What is needed ::
Reproduce the items without any change, from the first line through the line containing "finne: finne -> noen", with both of those lines included.

Data supplied ::

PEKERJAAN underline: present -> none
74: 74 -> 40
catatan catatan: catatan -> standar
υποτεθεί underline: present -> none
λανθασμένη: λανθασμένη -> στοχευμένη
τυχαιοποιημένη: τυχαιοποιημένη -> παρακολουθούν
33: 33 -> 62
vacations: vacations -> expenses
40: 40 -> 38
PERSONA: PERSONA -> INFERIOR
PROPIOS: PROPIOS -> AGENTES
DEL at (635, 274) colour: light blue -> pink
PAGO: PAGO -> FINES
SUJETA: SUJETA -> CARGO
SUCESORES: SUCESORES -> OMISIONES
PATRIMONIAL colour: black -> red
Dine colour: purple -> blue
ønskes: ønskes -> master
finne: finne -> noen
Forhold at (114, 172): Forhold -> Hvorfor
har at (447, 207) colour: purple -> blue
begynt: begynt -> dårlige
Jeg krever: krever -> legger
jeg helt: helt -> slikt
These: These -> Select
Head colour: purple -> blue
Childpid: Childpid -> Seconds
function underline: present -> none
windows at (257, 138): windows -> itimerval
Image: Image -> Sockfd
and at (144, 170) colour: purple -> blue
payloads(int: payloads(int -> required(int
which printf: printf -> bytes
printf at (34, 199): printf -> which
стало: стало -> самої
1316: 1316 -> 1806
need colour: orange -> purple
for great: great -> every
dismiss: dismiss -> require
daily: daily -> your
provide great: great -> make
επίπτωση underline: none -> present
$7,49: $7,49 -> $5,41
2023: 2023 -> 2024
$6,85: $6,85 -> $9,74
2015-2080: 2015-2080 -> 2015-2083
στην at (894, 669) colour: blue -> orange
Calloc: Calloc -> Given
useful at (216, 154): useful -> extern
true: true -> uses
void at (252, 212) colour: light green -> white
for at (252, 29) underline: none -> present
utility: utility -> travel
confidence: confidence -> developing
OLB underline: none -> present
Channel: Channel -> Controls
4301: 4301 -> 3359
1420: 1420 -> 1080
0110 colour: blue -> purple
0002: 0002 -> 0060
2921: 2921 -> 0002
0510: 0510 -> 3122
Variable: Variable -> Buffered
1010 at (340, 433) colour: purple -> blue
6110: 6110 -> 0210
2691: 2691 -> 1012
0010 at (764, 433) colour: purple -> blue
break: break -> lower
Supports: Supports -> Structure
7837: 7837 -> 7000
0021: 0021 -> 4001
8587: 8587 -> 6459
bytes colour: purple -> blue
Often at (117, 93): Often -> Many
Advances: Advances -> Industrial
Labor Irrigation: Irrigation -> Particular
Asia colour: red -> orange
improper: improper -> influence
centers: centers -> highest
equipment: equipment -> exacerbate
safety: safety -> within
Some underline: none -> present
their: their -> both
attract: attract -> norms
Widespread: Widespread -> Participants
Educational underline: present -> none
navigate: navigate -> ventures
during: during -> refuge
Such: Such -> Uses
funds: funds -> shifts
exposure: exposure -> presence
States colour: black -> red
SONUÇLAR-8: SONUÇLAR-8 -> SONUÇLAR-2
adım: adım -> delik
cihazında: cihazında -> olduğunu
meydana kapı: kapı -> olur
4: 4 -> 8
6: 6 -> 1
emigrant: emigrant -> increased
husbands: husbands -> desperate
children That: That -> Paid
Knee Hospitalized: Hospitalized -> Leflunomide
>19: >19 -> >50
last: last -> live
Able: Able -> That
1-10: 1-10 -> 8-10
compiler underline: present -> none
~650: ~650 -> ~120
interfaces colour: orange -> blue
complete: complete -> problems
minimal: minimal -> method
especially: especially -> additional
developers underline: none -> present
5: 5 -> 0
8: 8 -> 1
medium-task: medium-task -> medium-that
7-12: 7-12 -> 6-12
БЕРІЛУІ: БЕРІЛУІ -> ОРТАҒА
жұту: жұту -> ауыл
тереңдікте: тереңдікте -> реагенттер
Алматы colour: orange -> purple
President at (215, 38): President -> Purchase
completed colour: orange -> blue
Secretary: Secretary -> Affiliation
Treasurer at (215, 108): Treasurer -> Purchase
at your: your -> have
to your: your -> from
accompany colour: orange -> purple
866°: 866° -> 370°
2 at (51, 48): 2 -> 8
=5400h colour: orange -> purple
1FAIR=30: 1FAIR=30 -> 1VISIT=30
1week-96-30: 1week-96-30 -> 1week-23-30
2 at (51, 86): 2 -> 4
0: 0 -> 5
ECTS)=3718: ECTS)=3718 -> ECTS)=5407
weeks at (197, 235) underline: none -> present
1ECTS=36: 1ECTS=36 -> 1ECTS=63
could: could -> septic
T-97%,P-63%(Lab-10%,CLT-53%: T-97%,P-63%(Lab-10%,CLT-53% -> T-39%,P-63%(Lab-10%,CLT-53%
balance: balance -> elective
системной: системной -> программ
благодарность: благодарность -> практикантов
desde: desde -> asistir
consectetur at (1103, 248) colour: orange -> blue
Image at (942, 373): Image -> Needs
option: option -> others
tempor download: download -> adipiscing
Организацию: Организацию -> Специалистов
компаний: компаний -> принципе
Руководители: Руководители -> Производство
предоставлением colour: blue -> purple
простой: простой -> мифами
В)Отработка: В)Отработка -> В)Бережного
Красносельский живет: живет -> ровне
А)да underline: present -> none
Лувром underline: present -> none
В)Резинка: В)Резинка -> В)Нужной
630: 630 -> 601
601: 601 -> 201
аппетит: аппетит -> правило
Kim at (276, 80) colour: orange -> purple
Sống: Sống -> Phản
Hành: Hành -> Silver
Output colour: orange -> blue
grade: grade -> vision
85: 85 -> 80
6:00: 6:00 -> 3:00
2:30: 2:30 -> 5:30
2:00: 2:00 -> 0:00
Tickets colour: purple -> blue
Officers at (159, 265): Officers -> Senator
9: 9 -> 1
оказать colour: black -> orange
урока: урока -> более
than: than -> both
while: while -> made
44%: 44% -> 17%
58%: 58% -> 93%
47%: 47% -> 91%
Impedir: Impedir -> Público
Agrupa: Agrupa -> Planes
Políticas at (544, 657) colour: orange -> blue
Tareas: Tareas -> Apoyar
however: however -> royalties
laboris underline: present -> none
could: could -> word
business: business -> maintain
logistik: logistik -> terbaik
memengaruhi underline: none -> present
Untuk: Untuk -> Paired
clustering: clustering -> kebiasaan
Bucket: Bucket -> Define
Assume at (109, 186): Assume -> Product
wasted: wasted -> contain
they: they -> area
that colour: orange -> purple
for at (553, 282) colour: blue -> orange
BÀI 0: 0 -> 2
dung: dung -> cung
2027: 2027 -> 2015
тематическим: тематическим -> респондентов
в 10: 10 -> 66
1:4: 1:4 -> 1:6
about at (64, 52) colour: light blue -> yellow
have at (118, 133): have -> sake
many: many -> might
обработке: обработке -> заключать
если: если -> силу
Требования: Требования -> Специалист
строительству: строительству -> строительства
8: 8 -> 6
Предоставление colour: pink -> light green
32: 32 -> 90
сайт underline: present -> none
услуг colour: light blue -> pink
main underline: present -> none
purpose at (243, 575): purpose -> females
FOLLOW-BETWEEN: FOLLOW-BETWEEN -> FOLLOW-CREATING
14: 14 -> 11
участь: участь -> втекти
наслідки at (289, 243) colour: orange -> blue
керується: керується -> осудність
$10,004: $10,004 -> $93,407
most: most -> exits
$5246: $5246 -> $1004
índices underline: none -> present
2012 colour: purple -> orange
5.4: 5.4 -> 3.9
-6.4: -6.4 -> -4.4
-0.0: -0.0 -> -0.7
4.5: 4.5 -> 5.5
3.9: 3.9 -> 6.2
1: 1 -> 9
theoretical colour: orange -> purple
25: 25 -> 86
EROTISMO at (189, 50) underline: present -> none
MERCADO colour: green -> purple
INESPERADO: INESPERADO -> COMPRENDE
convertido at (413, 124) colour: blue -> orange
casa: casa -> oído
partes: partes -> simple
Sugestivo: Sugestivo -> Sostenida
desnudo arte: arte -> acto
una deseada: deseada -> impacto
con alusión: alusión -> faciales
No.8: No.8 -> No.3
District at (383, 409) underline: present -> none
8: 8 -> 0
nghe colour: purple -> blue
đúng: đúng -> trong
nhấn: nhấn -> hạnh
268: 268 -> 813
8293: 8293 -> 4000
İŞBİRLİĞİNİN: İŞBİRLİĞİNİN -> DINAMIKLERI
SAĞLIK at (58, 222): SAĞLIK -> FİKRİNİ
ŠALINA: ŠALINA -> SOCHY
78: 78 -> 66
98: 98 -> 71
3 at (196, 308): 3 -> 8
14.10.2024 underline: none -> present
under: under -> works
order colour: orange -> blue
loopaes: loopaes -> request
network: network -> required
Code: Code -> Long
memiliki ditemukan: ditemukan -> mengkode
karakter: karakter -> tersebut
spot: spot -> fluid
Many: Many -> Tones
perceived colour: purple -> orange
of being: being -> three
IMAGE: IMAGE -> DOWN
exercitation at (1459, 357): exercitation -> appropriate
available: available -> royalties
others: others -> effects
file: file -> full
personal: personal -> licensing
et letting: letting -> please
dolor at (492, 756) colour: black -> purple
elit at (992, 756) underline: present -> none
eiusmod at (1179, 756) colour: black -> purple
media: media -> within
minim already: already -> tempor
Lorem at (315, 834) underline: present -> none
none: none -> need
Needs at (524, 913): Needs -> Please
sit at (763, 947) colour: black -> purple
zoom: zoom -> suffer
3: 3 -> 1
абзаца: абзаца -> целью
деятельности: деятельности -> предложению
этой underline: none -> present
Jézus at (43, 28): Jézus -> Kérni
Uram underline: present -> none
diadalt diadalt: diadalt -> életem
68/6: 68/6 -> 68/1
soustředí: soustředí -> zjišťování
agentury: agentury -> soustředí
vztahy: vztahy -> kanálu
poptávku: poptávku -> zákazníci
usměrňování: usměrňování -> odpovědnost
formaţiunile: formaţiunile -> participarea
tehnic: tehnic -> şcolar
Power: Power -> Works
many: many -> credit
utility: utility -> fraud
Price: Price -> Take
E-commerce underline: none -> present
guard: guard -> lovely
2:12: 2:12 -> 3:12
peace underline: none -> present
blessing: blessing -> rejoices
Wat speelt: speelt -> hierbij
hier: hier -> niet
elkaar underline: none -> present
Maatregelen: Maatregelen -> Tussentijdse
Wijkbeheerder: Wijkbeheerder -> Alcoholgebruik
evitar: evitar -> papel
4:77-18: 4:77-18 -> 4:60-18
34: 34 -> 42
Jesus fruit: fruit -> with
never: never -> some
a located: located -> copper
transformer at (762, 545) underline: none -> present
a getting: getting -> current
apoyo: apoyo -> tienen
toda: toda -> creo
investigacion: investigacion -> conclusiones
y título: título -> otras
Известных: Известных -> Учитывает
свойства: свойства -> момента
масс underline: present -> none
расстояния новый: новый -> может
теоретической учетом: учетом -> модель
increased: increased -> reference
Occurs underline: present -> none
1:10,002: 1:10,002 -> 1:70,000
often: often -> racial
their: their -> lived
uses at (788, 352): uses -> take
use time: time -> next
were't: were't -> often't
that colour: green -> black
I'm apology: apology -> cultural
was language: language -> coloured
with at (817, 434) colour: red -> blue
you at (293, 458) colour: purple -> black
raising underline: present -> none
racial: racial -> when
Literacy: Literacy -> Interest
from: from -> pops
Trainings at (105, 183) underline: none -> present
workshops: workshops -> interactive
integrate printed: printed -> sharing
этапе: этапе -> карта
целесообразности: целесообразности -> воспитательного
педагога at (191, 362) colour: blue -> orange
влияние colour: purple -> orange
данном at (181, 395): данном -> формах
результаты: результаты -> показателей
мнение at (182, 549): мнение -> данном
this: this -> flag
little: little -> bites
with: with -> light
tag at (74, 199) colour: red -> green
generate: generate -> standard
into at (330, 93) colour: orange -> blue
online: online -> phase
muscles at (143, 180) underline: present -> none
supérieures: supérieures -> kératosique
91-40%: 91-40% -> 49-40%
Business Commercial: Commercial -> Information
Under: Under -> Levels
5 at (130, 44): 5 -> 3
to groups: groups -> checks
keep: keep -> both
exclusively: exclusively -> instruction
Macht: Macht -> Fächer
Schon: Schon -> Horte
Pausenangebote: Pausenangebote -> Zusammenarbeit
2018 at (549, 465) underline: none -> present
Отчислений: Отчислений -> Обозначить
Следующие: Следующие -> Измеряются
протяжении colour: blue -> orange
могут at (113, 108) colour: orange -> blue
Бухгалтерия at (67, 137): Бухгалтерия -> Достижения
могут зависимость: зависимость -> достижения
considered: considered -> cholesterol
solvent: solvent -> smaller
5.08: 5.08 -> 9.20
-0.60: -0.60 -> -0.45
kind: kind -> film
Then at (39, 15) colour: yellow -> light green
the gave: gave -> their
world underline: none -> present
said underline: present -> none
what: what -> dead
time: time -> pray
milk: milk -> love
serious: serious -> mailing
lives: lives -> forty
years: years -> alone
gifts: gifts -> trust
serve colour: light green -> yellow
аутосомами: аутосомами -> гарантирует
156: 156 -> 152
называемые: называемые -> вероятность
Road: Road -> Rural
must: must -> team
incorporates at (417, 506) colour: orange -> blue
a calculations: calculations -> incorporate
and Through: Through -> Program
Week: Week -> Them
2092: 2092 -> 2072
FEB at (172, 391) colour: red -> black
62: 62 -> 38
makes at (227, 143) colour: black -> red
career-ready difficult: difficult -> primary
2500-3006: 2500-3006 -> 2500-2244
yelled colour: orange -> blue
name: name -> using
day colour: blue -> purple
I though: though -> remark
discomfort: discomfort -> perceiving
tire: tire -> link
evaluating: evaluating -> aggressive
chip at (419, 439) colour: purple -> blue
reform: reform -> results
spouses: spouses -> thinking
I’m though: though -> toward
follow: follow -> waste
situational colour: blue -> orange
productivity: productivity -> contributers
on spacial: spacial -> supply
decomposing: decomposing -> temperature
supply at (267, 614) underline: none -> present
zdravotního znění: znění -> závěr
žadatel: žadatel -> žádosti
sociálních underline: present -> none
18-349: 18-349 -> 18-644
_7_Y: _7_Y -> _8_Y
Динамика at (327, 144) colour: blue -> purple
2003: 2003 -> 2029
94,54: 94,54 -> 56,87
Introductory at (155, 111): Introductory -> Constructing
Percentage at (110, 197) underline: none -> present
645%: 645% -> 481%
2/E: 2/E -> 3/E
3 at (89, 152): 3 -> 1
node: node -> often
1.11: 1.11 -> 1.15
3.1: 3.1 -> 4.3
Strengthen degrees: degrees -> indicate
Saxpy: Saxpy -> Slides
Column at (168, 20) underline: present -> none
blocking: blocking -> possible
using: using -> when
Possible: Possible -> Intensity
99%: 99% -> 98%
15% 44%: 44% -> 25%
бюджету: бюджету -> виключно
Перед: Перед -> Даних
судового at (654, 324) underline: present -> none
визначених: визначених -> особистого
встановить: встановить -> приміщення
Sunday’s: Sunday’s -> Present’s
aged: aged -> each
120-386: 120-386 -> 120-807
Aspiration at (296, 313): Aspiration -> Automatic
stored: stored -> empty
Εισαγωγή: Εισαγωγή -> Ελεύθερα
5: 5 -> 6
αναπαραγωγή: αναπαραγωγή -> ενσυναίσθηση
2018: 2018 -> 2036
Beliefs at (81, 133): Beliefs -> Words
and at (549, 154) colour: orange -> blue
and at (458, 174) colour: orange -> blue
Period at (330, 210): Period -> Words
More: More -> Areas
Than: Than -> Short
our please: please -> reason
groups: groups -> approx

Response ::
PEKERJAAN underline: present -> none
74: 74 -> 40
catatan catatan: catatan -> standar
υποτεθεί underline: present -> none
λανθασμένη: λανθασμένη -> στοχευμένη
τυχαιοποιημένη: τυχαιοποιημένη -> παρακολουθούν
33: 33 -> 62
vacations: vacations -> expenses
40: 40 -> 38
PERSONA: PERSONA -> INFERIOR
PROPIOS: PROPIOS -> AGENTES
DEL at (635, 274) colour: light blue -> pink
PAGO: PAGO -> FINES
SUJETA: SUJETA -> CARGO
SUCESORES: SUCESORES -> OMISIONES
PATRIMONIAL colour: black -> red
Dine colour: purple -> blue
ønskes: ønskes -> master
finne: finne -> noen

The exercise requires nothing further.